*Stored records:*
- Opening Delimiter -

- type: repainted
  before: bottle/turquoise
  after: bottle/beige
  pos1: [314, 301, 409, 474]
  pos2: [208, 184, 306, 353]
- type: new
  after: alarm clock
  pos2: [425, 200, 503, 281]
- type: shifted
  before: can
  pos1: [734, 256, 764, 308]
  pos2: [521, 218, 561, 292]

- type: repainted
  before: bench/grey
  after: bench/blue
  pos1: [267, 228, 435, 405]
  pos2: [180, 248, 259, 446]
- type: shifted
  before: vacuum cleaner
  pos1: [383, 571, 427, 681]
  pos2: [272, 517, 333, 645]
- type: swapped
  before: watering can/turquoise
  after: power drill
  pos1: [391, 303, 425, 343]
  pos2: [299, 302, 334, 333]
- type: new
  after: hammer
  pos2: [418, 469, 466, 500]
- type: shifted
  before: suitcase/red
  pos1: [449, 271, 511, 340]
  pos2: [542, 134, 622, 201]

- Closing Delimiter -

*TASK BRIEF:* Copy out each record, keeping every word as it is.

*FINISHED TASK:*
- type: repainted
  before: bottle/turquoise
  after: bottle/beige
  pos1: [314, 301, 409, 474]
  pos2: [208, 184, 306, 353]
- type: new
  after: alarm clock
  pos2: [425, 200, 503, 281]
- type: shifted
  before: can
  pos1: [734, 256, 764, 308]
  pos2: [521, 218, 561, 292]

- type: repainted
  before: bench/grey
  after: bench/blue
  pos1: [267, 228, 435, 405]
  pos2: [180, 248, 259, 446]
- type: shifted
  before: vacuum cleaner
  pos1: [383, 571, 427, 681]
  pos2: [272, 517, 333, 645]
- type: swapped
  before: watering can/turquoise
  after: power drill
  pos1: [391, 303, 425, 343]
  pos2: [299, 302, 334, 333]
- type: new
  after: hammer
  pos2: [418, 469, 466, 500]
- type: shifted
  before: suitcase/red
  pos1: [449, 271, 511, 340]
  pos2: [542, 134, 622, 201]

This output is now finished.